● Exercise aim: Which lines in the records below contain the word "טעימה"? Copy each one out.
++++ Record set
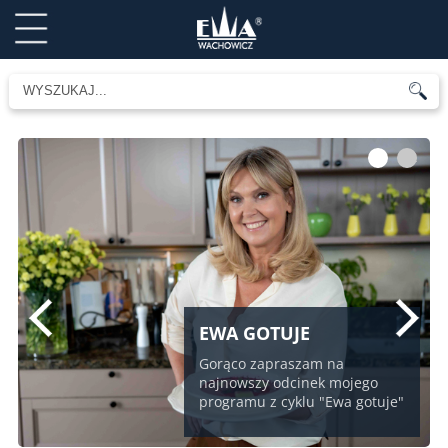
1
2
EWA GOTUJE
Gorąco zapraszam na
najnowszy odcinek mojego
programu z cyklu "Ewa gotuje"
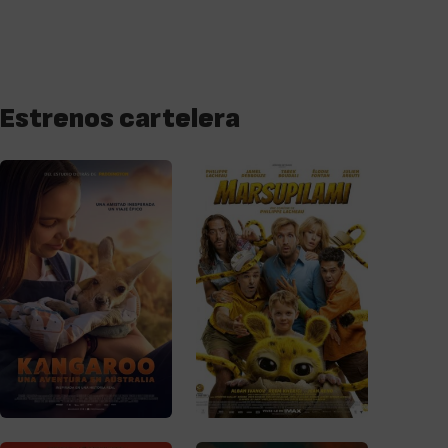
Estrenos cartelera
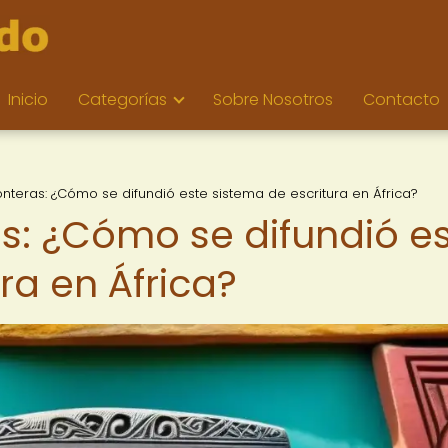
Inicio
Categorías
Sobre Nosotros
Contacto
fronteras: ¿Cómo se difundió este sistema de escritura en África?
ras: ¿Cómo se difundió e
ra en África?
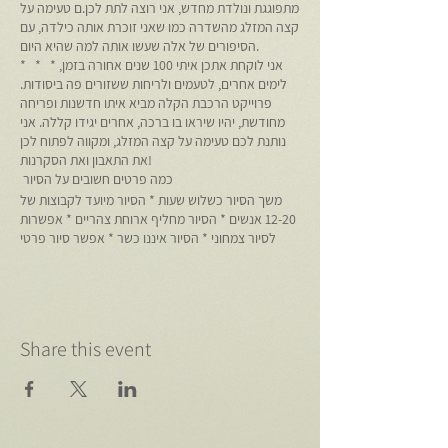
מתפוגגת ונולדת מחדש, אני רוצה לתת לכן.ם טעימה על
קצה המזלג מהשדרה כמו שאני זוכרת אותה כילדה, עם
הסיפורים של אלה שעשו אותה למה שהיא היום.
* * * אני לוקחת אתכן איתי 100 שנים אחורה בזמן,
לימים אחרים, לטעמים ולריחות ששזורים פה ביסודות.
פרוייקט הרכבת הקלה מביא איתו חדשנות ופריחה
מחודשת, יהיו שיראו בו ברכה, אחרים יגידו קללה. אני
נותנת לכם טעימה על קצה המזלג, ומקווה לפתוח לכן
את התאבון ואת הסקרנות!
כמה פרטים חשובים על הסיור
משך הסיור כשלוש שעות * הסיור מיועד לקבוצות של
12-20 אנשים * הסיור מחליף ארוחת צהריים * אפשרות
לסיור צמחוני * הסיור איננו כשר * אפשר סיור פרטי
Share this event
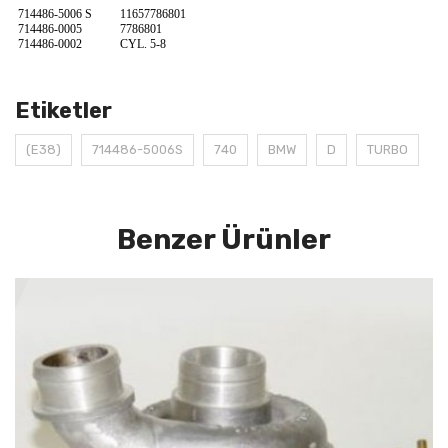
714486-5006 S
11657786801
714486-0005
7786801
714486-0002
CYL. 5-8
Etiketler
(E38)
714486-5006S
740
BMW
D
TURBO
Benzer Ürünler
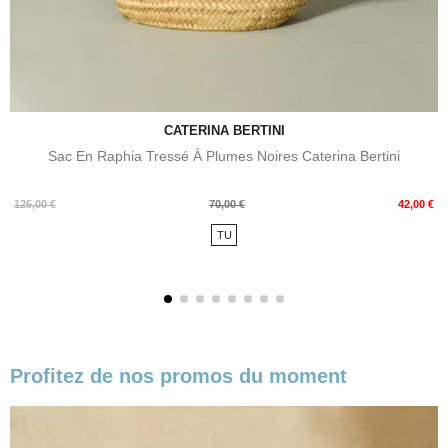
CATERINA BERTINI
Sac En Raphia Tressé À Plumes Noires Caterina Bertini
Prix
Prix
125,00 €
70,00 €
42,00 €
de
TU
base
Profitez de nos promos du moment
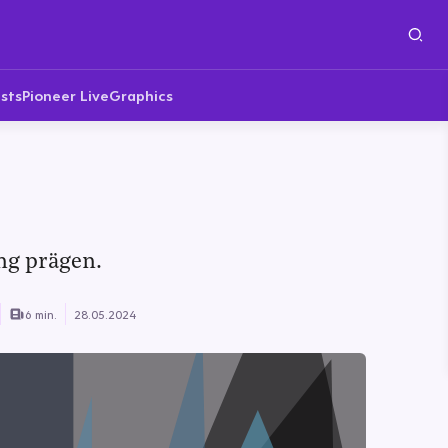
sts
Pioneer Live
Graphics
ng prägen.
6 min.
28.05.2024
++++++++
● Response box:
מתפוגגת ונולדת מחדש, אני רוצה לתת לכן.ם טעימה על
נותנת לכם טעימה על קצה המזלג, ומקווה לפתוח לכן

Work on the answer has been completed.